Originally gazetted as Pooncaira’ in 1863, the area was first ‘established’ by Europeans in the 1840s as settlers took up illegal livestock runs on crown land. By the 1860s the federal government, in an attempt to gain control of the area, formalised these illegal (and unfenced) claims.
More settlers followed, and the town established itself as a service hub for outlying stations and more importantly, at the time, a port for the Paddle-steamer trade that was pushing up the Darling River.
Today, Pooncarie is a great little Darling River service town for those travelling the Darling River Run or exploring the lower Darling region of Outback NSW.
The highlight on the social calendar is the Pooncarie Cup (October).

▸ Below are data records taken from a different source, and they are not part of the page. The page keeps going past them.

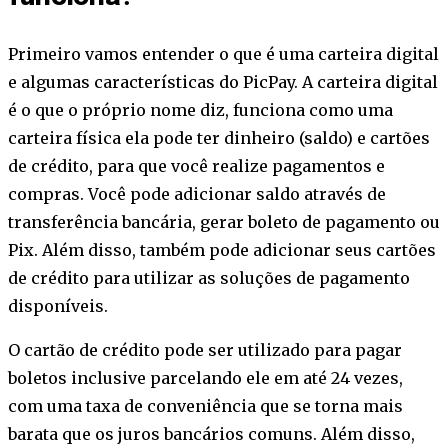
Primeiro vamos entender o que é uma carteira digital
e algumas características do PicPay. A carteira digital
é o que o próprio nome diz, funciona como uma
carteira física ela pode ter dinheiro (saldo) e cartões
de crédito, para que você realize pagamentos e
compras. Você pode adicionar saldo através de
transferência bancária, gerar boleto de pagamento ou
Pix. Além disso, também pode adicionar seus cartões
de crédito para utilizar as soluções de pagamento
disponíveis.
O cartão de crédito pode ser utilizado para pagar
boletos inclusive parcelando ele em até 24 vezes,
com uma taxa de conveniência que se torna mais
barata que os juros bancários comuns. Além disso,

Nearby Mungo National Park is one of the most visited National Parks in Outback NSW, and for good reason. It is not only about the much-photographed Lunette and ‘Walls of China’, but it is the site that provides evidence of continual human habitation of over 40,000 years.
Visit the Old Wharf Site today on the banks of the Darling River, via McKinlay street into Darling Street.
There are three parks in the town, and one of the central appeals of Pooncarie is that it is an ideal place to camp, to have a picnic and to go fishing in the Darling River.
The main attraction in the area is Lake Mungo. The lake is the central feature of Mungo National Park and is one of seventeen lakes in the World Heritage-listed Willandra Lakes Region.